The teenage years are awkward all by themselves. Dealing with physical changes and changes in friendships. First dates and first pimples. Peer pressure and parental pressure. It’s a very volatile time in life. Sometimes teens are very vocal about how they feel. Other times, they can seem okay while they’re emotions are all over the place. If their parents are going through a divorce, it is yet another change. Something else to get used to. In this time, it is important to stay in tune with how they’re feeling - even if they say they’re "fine."

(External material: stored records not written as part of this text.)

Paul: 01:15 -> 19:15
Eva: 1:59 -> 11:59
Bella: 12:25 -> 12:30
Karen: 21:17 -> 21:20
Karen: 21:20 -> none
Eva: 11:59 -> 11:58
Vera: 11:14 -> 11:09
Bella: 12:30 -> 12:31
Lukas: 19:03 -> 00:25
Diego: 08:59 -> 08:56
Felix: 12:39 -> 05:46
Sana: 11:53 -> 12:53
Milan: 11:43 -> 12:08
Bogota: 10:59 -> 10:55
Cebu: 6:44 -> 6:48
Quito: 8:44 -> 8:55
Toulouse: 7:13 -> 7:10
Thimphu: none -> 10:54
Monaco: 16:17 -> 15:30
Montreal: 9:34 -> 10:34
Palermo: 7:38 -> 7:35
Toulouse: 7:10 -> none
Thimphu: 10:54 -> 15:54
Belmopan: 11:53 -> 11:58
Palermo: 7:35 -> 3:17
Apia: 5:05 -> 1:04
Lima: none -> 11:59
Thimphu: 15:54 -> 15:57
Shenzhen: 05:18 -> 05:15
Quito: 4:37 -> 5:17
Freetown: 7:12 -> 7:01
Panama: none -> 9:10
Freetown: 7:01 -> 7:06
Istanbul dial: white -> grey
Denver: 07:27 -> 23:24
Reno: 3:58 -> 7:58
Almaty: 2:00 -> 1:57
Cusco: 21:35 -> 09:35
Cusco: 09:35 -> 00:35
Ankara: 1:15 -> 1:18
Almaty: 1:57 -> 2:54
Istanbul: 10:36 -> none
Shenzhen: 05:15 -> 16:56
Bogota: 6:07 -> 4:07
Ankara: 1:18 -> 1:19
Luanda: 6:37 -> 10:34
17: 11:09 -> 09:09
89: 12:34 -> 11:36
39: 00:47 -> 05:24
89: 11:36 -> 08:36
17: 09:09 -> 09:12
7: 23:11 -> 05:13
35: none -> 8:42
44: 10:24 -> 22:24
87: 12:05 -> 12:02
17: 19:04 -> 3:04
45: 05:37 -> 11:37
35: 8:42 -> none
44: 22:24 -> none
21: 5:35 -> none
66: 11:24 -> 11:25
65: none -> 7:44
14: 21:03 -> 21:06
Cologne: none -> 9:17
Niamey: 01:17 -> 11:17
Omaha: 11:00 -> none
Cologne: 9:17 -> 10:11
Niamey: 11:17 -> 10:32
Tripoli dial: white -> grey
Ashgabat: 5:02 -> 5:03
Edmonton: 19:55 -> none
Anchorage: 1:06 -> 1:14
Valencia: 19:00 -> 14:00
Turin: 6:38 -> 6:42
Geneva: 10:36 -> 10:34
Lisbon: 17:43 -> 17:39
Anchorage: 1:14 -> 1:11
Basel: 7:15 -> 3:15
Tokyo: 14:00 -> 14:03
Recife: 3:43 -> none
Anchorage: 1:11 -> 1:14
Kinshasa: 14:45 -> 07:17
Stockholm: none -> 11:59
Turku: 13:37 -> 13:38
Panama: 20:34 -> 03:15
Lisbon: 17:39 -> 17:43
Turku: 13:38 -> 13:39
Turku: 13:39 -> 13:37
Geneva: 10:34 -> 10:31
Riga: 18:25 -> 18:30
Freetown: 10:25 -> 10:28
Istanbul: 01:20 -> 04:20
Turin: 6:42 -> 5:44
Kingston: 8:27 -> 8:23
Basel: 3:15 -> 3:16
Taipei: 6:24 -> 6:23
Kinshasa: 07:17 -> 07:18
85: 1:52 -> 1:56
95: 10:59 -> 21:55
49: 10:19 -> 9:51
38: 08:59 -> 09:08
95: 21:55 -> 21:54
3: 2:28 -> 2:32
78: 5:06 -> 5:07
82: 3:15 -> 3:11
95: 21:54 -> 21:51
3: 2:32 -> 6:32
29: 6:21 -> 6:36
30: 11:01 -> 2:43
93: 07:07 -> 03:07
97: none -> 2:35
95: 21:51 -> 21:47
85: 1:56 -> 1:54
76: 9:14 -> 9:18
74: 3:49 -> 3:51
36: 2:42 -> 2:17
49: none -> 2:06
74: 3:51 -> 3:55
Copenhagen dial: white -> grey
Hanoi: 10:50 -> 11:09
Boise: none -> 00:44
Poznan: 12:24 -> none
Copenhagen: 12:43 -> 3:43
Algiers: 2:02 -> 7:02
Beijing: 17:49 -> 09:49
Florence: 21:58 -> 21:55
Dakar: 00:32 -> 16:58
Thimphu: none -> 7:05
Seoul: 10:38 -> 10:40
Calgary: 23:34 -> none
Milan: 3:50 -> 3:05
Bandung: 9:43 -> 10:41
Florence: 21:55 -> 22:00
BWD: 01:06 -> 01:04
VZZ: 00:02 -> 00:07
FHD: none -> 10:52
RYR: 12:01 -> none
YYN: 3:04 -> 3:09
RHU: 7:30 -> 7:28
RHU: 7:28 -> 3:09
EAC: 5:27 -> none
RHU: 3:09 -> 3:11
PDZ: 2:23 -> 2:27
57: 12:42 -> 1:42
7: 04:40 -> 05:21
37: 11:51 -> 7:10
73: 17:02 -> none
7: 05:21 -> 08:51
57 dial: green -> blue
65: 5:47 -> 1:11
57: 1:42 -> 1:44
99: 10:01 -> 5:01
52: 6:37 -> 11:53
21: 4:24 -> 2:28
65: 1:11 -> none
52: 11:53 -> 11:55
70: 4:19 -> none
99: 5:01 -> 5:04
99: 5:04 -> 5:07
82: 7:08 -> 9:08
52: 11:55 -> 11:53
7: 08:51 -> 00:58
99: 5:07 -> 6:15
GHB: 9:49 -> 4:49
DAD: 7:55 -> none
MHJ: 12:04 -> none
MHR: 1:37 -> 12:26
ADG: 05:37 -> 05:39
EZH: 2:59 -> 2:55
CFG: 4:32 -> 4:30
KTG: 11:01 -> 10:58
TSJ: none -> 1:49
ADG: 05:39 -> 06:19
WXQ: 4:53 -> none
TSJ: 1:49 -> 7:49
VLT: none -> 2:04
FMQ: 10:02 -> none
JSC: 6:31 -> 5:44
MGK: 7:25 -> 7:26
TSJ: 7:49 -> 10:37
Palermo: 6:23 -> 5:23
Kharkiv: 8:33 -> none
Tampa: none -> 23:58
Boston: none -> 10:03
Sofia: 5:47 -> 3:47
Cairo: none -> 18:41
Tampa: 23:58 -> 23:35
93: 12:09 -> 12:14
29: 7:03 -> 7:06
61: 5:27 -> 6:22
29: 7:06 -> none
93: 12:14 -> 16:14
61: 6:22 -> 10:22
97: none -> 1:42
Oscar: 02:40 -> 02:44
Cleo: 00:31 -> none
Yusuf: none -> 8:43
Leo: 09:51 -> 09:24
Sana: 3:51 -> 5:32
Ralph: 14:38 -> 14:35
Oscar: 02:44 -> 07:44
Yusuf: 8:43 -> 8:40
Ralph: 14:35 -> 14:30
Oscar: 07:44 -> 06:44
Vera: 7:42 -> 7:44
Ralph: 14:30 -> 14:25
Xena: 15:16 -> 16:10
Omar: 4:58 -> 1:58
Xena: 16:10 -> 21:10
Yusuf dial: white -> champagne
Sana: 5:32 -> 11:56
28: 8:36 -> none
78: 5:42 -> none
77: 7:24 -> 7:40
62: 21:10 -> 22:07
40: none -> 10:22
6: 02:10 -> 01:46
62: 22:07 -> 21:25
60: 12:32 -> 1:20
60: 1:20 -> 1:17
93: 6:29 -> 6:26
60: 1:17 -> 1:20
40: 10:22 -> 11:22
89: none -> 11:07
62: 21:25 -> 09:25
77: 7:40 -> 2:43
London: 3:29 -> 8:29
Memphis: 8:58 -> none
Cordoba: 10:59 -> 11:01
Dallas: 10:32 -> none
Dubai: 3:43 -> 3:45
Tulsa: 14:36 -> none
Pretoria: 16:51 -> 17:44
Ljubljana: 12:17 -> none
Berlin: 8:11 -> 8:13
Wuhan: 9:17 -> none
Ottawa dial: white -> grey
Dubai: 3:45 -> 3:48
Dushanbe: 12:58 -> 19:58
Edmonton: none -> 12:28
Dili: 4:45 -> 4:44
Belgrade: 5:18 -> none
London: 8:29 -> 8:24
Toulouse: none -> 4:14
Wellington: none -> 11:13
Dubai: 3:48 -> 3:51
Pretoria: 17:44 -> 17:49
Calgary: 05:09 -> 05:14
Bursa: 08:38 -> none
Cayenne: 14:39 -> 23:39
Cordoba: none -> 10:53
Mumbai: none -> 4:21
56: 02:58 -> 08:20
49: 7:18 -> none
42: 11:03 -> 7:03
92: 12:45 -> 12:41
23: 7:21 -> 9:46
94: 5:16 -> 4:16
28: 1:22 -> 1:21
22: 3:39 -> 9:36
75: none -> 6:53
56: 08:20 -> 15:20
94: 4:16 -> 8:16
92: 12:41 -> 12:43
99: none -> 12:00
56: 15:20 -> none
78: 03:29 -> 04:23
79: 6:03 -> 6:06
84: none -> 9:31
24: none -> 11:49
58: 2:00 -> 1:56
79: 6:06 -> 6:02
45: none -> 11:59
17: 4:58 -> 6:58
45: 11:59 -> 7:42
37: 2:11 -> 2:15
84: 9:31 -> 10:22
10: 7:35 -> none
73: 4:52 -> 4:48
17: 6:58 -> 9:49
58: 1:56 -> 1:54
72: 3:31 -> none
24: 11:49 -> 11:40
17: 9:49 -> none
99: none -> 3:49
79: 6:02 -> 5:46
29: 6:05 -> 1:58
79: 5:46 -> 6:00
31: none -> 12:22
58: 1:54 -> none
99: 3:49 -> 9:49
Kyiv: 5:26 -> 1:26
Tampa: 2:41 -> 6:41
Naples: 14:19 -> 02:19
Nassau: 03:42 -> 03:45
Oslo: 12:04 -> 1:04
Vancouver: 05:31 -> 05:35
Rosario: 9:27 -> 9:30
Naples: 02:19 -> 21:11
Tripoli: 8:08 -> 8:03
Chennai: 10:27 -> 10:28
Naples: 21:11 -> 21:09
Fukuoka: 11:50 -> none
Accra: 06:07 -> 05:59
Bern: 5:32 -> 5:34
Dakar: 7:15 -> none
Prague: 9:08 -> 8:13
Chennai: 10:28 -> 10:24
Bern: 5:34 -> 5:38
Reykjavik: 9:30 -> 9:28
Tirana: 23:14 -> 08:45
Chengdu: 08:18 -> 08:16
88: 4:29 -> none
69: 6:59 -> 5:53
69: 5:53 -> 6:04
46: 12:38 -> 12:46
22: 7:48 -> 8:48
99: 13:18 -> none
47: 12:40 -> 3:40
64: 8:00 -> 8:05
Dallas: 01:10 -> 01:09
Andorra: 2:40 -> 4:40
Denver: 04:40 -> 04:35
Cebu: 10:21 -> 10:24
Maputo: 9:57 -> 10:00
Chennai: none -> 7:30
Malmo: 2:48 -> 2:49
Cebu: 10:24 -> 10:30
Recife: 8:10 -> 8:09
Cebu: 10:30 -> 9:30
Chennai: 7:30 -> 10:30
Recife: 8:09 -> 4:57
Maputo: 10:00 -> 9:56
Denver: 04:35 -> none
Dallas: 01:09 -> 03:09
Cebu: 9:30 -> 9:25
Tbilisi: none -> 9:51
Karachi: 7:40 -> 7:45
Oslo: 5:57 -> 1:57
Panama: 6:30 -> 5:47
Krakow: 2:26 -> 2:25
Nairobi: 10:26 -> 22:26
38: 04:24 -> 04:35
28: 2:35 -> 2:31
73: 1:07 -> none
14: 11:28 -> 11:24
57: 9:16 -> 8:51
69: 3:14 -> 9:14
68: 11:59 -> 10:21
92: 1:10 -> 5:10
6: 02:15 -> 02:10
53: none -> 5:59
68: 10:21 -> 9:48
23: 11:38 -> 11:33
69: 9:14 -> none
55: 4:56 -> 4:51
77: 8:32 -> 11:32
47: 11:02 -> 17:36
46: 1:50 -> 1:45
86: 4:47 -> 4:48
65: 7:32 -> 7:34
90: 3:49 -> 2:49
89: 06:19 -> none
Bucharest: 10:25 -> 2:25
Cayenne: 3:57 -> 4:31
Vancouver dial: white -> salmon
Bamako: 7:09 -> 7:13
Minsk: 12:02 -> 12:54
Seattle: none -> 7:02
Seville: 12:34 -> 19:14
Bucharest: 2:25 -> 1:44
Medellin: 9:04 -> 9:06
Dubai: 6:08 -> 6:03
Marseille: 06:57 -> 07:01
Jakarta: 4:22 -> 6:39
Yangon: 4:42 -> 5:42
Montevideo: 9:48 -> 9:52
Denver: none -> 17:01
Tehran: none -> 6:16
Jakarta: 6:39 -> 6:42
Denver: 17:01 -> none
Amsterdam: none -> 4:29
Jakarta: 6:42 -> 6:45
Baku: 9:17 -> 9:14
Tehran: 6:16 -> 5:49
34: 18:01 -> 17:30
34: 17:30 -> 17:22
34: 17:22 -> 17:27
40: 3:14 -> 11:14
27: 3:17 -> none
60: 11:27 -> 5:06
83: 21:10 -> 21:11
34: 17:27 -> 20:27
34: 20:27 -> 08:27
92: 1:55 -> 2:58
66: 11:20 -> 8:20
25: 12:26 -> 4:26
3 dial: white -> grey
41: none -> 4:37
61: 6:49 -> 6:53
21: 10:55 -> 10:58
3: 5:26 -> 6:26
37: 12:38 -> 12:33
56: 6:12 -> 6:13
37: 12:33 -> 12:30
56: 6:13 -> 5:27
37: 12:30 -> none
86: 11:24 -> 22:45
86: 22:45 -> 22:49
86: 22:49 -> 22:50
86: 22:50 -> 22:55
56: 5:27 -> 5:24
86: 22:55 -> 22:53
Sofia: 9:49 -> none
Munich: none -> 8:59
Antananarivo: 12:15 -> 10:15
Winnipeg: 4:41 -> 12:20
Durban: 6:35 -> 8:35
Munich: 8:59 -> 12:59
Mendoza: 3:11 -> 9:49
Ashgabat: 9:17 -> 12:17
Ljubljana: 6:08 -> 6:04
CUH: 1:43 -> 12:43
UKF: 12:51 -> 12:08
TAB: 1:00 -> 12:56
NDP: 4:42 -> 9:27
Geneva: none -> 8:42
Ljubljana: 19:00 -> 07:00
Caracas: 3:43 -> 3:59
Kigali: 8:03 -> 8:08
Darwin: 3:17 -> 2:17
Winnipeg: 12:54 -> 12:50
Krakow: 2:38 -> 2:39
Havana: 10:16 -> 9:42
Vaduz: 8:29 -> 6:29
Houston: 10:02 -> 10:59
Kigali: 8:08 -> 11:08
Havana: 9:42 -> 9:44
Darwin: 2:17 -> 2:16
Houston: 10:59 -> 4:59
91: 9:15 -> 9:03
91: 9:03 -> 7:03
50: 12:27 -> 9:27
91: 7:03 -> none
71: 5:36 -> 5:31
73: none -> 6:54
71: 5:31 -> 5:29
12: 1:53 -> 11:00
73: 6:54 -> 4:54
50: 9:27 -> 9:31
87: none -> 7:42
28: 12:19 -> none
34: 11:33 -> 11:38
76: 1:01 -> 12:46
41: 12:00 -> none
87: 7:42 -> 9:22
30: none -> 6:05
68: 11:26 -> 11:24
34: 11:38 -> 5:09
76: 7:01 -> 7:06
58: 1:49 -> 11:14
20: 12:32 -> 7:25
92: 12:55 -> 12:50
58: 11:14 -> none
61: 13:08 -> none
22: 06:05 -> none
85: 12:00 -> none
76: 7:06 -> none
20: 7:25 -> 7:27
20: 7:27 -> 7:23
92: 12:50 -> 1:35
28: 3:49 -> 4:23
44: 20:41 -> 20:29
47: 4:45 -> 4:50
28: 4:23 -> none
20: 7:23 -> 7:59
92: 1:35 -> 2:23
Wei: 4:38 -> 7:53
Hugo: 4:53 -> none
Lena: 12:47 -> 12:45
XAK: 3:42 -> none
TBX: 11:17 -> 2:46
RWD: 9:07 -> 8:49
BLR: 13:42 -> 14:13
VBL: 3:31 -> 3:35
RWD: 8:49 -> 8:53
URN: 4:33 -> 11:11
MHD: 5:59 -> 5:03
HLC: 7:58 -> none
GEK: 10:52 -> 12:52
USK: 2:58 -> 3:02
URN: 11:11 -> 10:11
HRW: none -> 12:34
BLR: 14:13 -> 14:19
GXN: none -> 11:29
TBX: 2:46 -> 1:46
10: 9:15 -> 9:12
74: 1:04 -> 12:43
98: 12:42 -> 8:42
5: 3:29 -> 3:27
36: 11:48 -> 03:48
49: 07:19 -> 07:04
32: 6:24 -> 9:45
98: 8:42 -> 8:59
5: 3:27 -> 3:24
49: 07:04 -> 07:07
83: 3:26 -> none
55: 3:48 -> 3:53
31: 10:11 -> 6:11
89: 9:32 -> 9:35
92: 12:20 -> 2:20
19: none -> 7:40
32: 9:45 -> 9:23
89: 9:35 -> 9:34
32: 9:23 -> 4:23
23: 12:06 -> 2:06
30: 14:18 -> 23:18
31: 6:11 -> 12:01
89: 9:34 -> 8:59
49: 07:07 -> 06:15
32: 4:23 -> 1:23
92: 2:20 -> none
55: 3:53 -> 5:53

One thing that can be a help is to maintain a level of consistency in daily routines. If at all possible, keeping with the same school and afterschool regimen can help the adjustment process. It will still be obvious that now mom lives over here and dad lives over there. It is what it is. Life is change. You may as well embrace it. Introduce a new activity that you can do together. Let your teenager help plan the interest with you. It will help the bonding process and it will give your child a sense of control in a time when they don’t feel they have any.
Teenagers tend to think they are more grownup than they are. They are too old to hold your hand to cross the street. And they may not think it’s cool for you to show them affection in public. But your teenage kids are still kids and will likely need your help in this transition. They may put on a brave face, but they can still be pretty vulnerable. Let them know that you are there for them, even if they have nothing to say.